Five Days in Kentucky


Photo Credit: Doug Van Houten

On the first day of our program, a "Soulcraft Intensive," we were invited go for a wander in the woods and return with something that caught our attention. Don’t overthink it, we were told. It was fall in the Kentucky woods and walnuts were everywhere on the ground, their thick green husks splitting open and rotting. I found one that was close to pristine, I don’t know why, and pocketed it for our first ceremony.

We reconvened in a space that had been cleared in the middle of a field of hay stubble, like a crop circle. We dug a small hole at the centre. Then each of us was invited to place our found item in the hole. We could comment on it, or not. A broad leaf. A stone. Some photos someone had brought with them of people who they’d left behind. A discarded pop can.


I stepped forward with my walnut. I said it occurred to me that we were the same, that walnut and I, each of us at a stage in our lives when we had fallen from the tree that had nurtured us and were now preparing for a new phase of our lives, eventually returning to the earth, offering ourselves for the world’s regeneration. It sounded wise, but it was more clever than wise and, as I knelt to place it in the ground, I wished I’d said nothing at all.


The next five days saw a gradual shedding of the ego-driven habits and patterns that shape our ordinary everyday lives. We camped in tents, we met daily “in council,” we went on wild wanders into the surrounding woods and farmland, we drummed, we danced, and we sought to open ourselves to an encounter with Soul.


Bill Plotkin, the founder of the Animas Valley Institute, which was offering the program, whose work marries depth psychology with the call of the wild, defines Soul as our place in the natural world. Talk therapy can take us only so far, he says. Ultimately, we will only know our purpose by reconnecting to nature and allowing our souls to be touched afresh by the Soul of the Earth. It’s woo-woo stuff, to be sure. But as we destroy the very environment on which we depend, be-friending the Earth and opening ourselves to what it might have to tell us seems not so far out.


I had several soul encounters during those five days. One involved a forest pond, one involved the rising moon, and one emerged from a dream; and a surprising poem brought them all together. It felt to me like the Earth was engaging me with the Divine Feminine archetype, a primitive image that demands that we care for what we love. After twenty years of chasing the archetypal Masculine, learning what it means to be a good man in this violent and destructive age, this felt like a new point of departure for me, even as I struggled to comprehend it.

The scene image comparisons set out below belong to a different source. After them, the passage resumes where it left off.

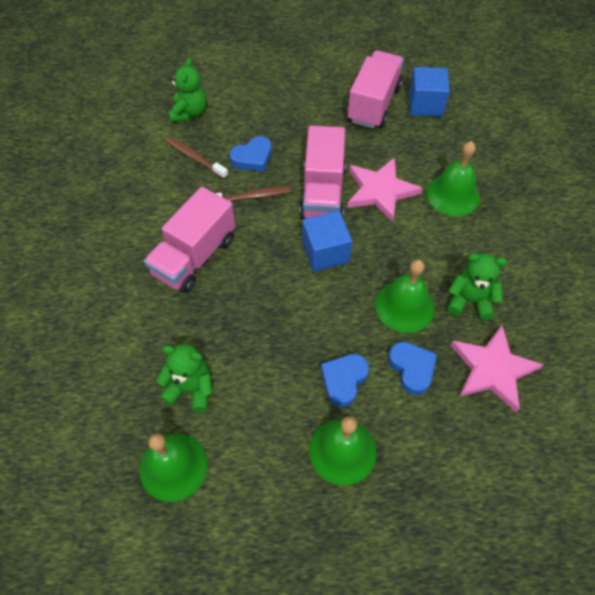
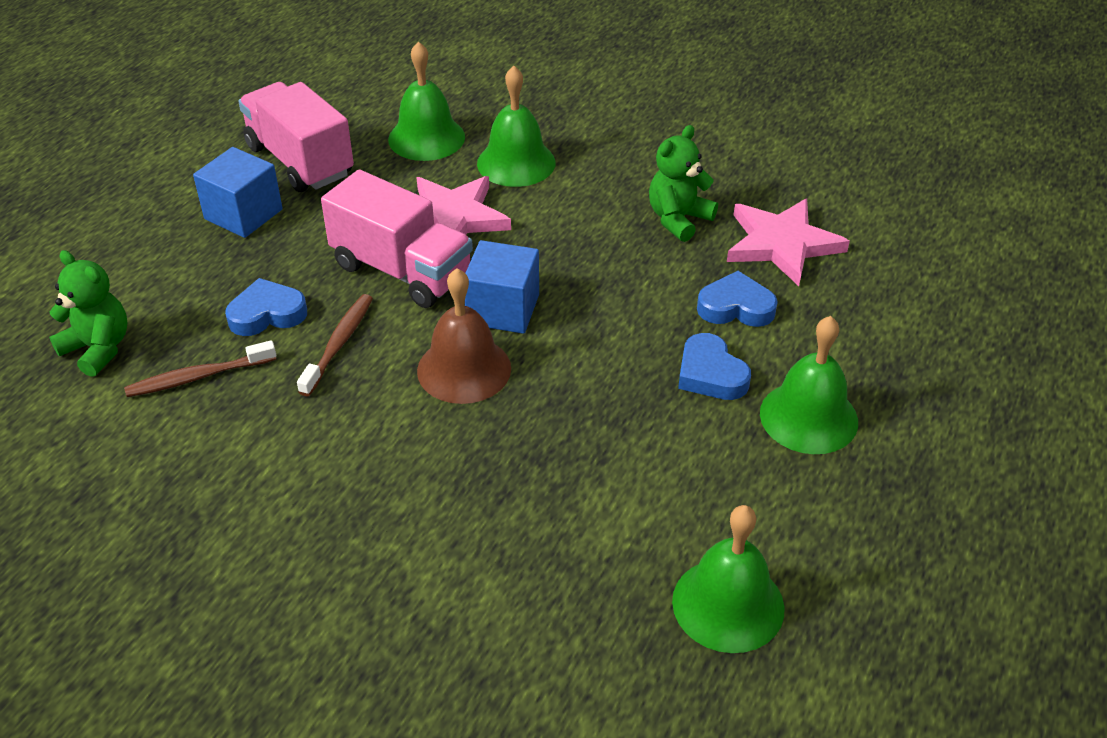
camera: 60 degrees left, 15 degrees down
(191, 388) = (615, 538): green teddy bear -> none
(195, 257) = (390, 448): pink truck -> none
(252, 157) = (267, 314): blue heart -> blue heart turned 105 degrees counterclockwise
(268, 258) = (464, 369): none -> brown bell
(404, 306) = (644, 275): green bell -> green bell (426, 138)
(425, 104) = (351, 120): blue cube -> blue cube (243, 214)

By the end of the week, I hardly had words for the doors of possibility opening within me. But something had shifted deep inside. Something was calling to me. In responding to that call I knew I was learning a greater sense of purpose for my life, even if it will take the rest of my life to see that manifest itself in action.

On our last day, we gathered again in the crop circle to retrieve what we had “planted” that first day. Predictably, the husk of my walnut had split apart and it was rotting, just like all the others. I too had been split open. There was surely a death claiming me at the level of soul, even as there was new life awaiting me on the other side. Such a simple ritual. Such a deep and abiding truth. Even as my head toils to comprehend the experience, to classify it and articulate its significance, my heart has already embraced it, as is.


I’m pleased to be sharing with you, on this week’s episode of The Mystic Cave, the story of my Soulcraft Intensive down in Kentucky this past October. And I’m especially pleased that my friend, fellow podcaster Liz Wiltzen of “Tracking Yes,” has offered her assistance to help me tell that story. Liz is a veteran of Animas programs and knows the terrain well. She also has a beguiling way of getting people to talk (... as if I needed any help!). My thanks to her!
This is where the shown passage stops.